Kelopak 02

19 4 4
                                    

Kelopak 02.

Sejak pertama kali tatapanku jatuh, aku telah tenggelam dalam matanya. Meneduhkan, hangat menyapa jiwa.

★☆★


Saat ini, Bintang sedang berada di taman bersama Azalea. Gadis itu menepati janjinya untuk menjadi mentor Bintang, melatihnya agar memiliki kualifikasi untuk diterima sebagai anggota Palette.

"Coba lo menggambar sesuatu." Azalea merogoh tas ransel merah marunnya, mengeluarkan seperangkat alat tulis lengkap dengan sketch book-nya. "Gue yakin, lo masih ada harapan," ucapnya.

Bintang meraih sketch book yang diberikan padanya. Titik-titik kecil dari noda cat yang bertaburan di sampul buku itu laksana lautan bintang dalam kegelapan. Bahkan untuk Azalea, hal-hal remeh nan rendah seperti noda cat ini bisa terlihat indah.

Benar-benar mengagumkan.

"A-aku boleh lihat gambar Kakak?" Bintang bertanya kaku.

Azalea mengangguk. Ia tertawa geli melihat tingkah lelaki di depannya. "Lo santai aja kali sama gue. Mau pakai elo-gue juga boleh," ujarnya.
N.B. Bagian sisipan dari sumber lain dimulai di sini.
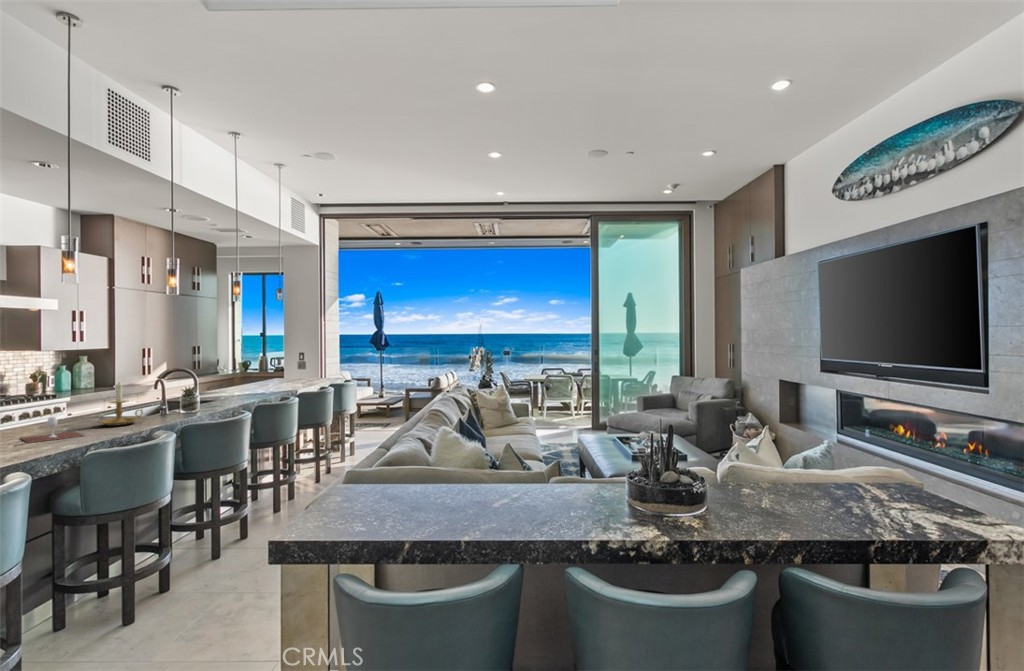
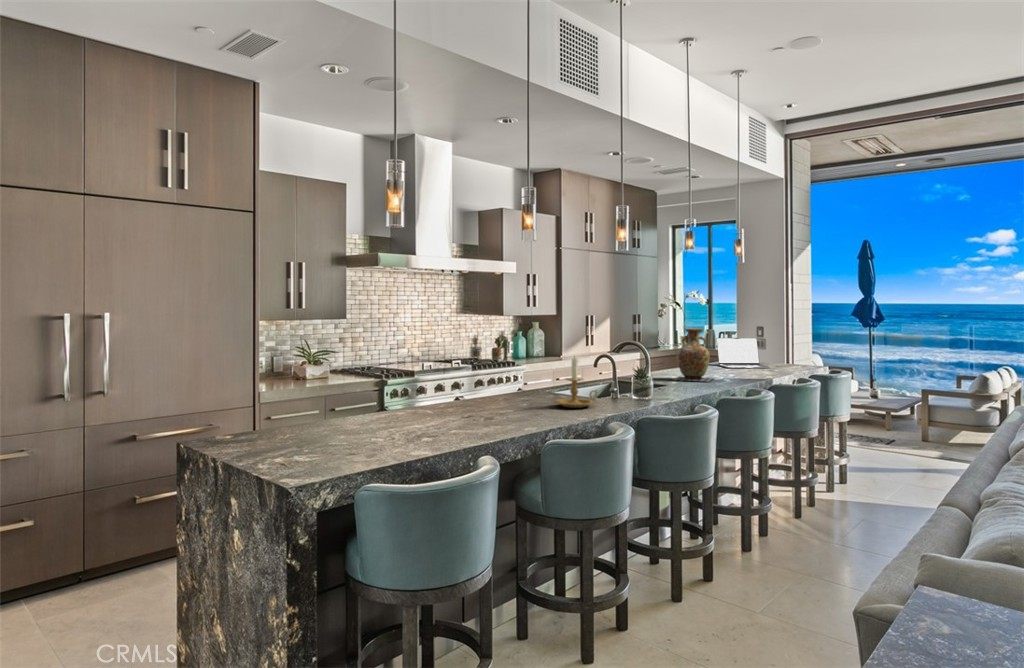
vase: none [220,356,257,398] -> present [674,328,713,382]
laptop: none [263,362,305,386] -> present [716,338,770,368]
wine glass: present [20,417,83,443] -> none [488,393,545,420]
Lagi-lagi, Bintang mengangguk kaku. Entah sudah berapa kali dia kikuk di depan seorang gadis. Padahal sebelumnya, ia selalu percaya diri di depan gadis mana pun. Tapi, di depan Azalea ia merasa kehilangan kontrol atas dirinya. Fokusnya terhadap gadis di depannya mengalihkan segalanya.

Bintang membuka halaman pertama. Ada sebuah gambar yang memperlihatkan seorang lelaki berdiri bersama seorang gadis. Mereka saling bergandengan tangan dan melukis senyum. Tampak bahagia.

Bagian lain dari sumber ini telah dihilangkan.